Going two steps forward and being blown one back made me time sensitive. How relieved I was to see that I not only made the cut-off time by 20 minutes which qualified me for Kona but opened the 80+ Age Group for Women making me the oldest finisher of this event as well.
However, there was a problem as they had no 80+ women’s trophy to present me. Guess they weren’t expecting me to finish and risked saving a few bucks on their calculated guess as if their exorbitant entry fee couldn’t afford it! After a month or two the situation was resolved and the ‘Ukeme is now in my possession much to my relief!
Now let us fast forward to the Canadian Ironman.
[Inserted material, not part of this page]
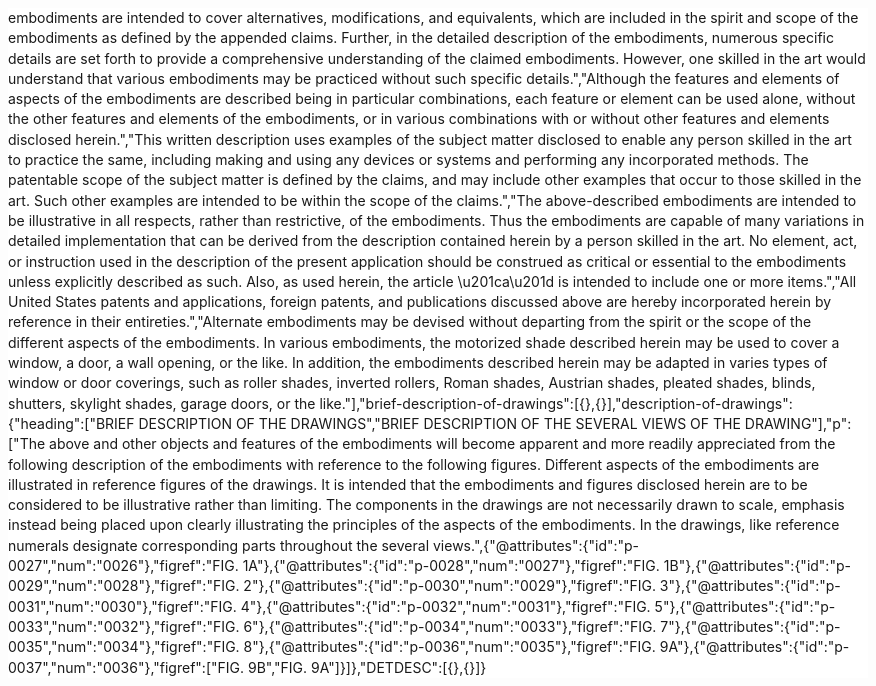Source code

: embodiments are intended to cover alternatives, modifications, and equivalents, which are included in the spirit and scope of the embodiments as defined by the appended claims. Further, in the detailed description of the embodiments, numerous specific details are set forth to provide a comprehensive understanding of the claimed embodiments. However, one skilled in the art would understand that various embodiments may be practiced without such specific details.","Although the features and elements of aspects of the embodiments are described being in particular combinations, each feature or element can be used alone, without the other features and elements of the embodiments, or in various combinations with or without other features and elements disclosed herein.","This written description uses examples of the subject matter disclosed to enable any person skilled in the art to practice the same, including making and using any devices or systems and performing any incorporated methods. The patentable scope of the subject matter is defined by the claims, and may include other examples that occur to those skilled in the art. Such other examples are intended to be within the scope of the claims.","The above-described embodiments are intended to be illustrative in all respects, rather than restrictive, of the embodiments. Thus the embodiments are capable of many variations in detailed implementation that can be derived from the description contained herein by a person skilled in the art. No element, act, or instruction used in the description of the present application should be construed as critical or essential to the embodiments unless explicitly described as such. Also, as used herein, the article \u201ca\u201d is intended to include one or more items.","All United States patents and applications, foreign patents, and publications discussed above are hereby incorporated herein by reference in their entireties.","Alternate embodiments may be devised without departing from the spirit or the scope of the different aspects of the embodiments. In various embodiments, the motorized shade described herein may be used to cover a window, a door, a wall opening, or the like. In addition, the embodiments described herein may be adapted in varies types of window or door coverings, such as roller shades, inverted rollers, Roman shades, Austrian shades, pleated shades, blinds, shutters, skylight shades, garage doors, or the like."],"brief-description-of-drawings":[{},{}],"description-of-drawings":{"heading":["BRIEF DESCRIPTION OF THE DRAWINGS","BRIEF DESCRIPTION OF THE SEVERAL VIEWS OF THE DRAWING"],"p":["The above and other objects and features of the embodiments will become apparent and more readily appreciated from the following description of the embodiments with reference to the following figures. Different aspects of the embodiments are illustrated in reference figures of the drawings. It is intended that the embodiments and figures disclosed herein are to be considered to be illustrative rather than limiting. The components in the drawings are not necessarily drawn to scale, emphasis instead being placed upon clearly illustrating the principles of the aspects of the embodiments. In the drawings, like reference numerals designate corresponding parts throughout the several views.",{"@attributes":{"id":"p-0027","num":"0026"},"figref":"FIG. 1A"},{"@attributes":{"id":"p-0028","num":"0027"},"figref":"FIG. 1B"},{"@attributes":{"id":"p-0029","num":"0028"},"figref":"FIG. 2"},{"@attributes":{"id":"p-0030","num":"0029"},"figref":"FIG. 3"},{"@attributes":{"id":"p-0031","num":"0030"},"figref":"FIG. 4"},{"@attributes":{"id":"p-0032","num":"0031"},"figref":"FIG. 5"},{"@attributes":{"id":"p-0033","num":"0032"},"figref":"FIG. 6"},{"@attributes":{"id":"p-0034","num":"0033"},"figref":"FIG. 7"},{"@attributes":{"id":"p-0035","num":"0034"},"figref":"FIG. 8"},{"@attributes":{"id":"p-0036","num":"0035"},"figref":"FIG. 9A"},{"@attributes":{"id":"p-0037","num":"0036"},"figref":["FIG. 9B","FIG. 9A"]}]},"DETDESC":[{},{}]}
I had only one other race after the 70.3 just described and that was the Calgary 70.3. Having never done this one before I didn’t realize that we would be bused way out from town to a glacier-fed lake body of water called Ghost Lake! Well, subject to hypothermia as I am, this Lake almost turned me into a Ghost! How I emerged after being in it for 1:40 hr. clinging to each buoy to ease my erratic breathing I’ll never know! I was dragged into the Med tent immediately with a classic case of hypothermia and what they called SIPE (Swimmer Induced Pulmonary Edema) so I counted myself lucky to be alive.
‘Tis no wonder I approached the Canadian Ironman with a certain degree of apprehension knowing that Lake Okanagan can also be quite cold if the winds turn it over bringing cold water up to the surface. Many prayers and trust that God would provide just the right weather was my central focus leading up to the event. Also, I had reminded Him that the “third time is the charm” or “three strikes and I’m out”, as this was my third year to attempt opening the 80+ for Women.
Prayers were answered! Weather was the best I can ever remember from my 20 plus years of doing the Canadian IM. The water temperature was quite tolerable so I was off to a good start with a 1:36 Swim which was shorter than my 70.3 swim in Ghost Lake even though it was twice the length. Hence,I didn’t have to spend undue amount of time thawing out in transition. The Bike, too, minus difficult winds, heat, and/or chill made for a 7:54 ride through scenic orchards and mountain passes. Still, I felt I was being propelled by a force greater than my own. I even dared to hope that I could finish under 16 hrs. but was also aware that the Run might alter that. By doing more walking than intended I was able to ward off stomach issues until longer than usual and there was only the one episode.
Even without a watch I knew that if I paced myself I would be able to complete the entire course before the 17 hr.cut-off. So it was that I crossed the Finish line in 16:32 amidst a crowd gone wild stimulated by the voice of Steve King the announcer, “Ladies and Gentleman we now have a World record!” It took me several days to assimilate this, “Well yes, I guess if I am the only 82 women to complete this distance I suppose that makes it a World Record at least for the time being”. But there are some saying, “That Record will never be broken”. BUT! Wouldn’t is be fun if I could break my own record at the Hawaiian Ironman on October 13th? I also realized that between August 26,2012 at the Canadian IM and until October 13,2012 in Hawaii I am not only the oldest woman but the oldest PERSON to have done an Ironman. There are 3 or 4 men entered but I have no competition so as scripture tells us, “Nothing is impossible with God’!
I’ll be back in Kona for my fourth year covering the event for Ironman. I’m excited to see Sister Madonna make history, one more time.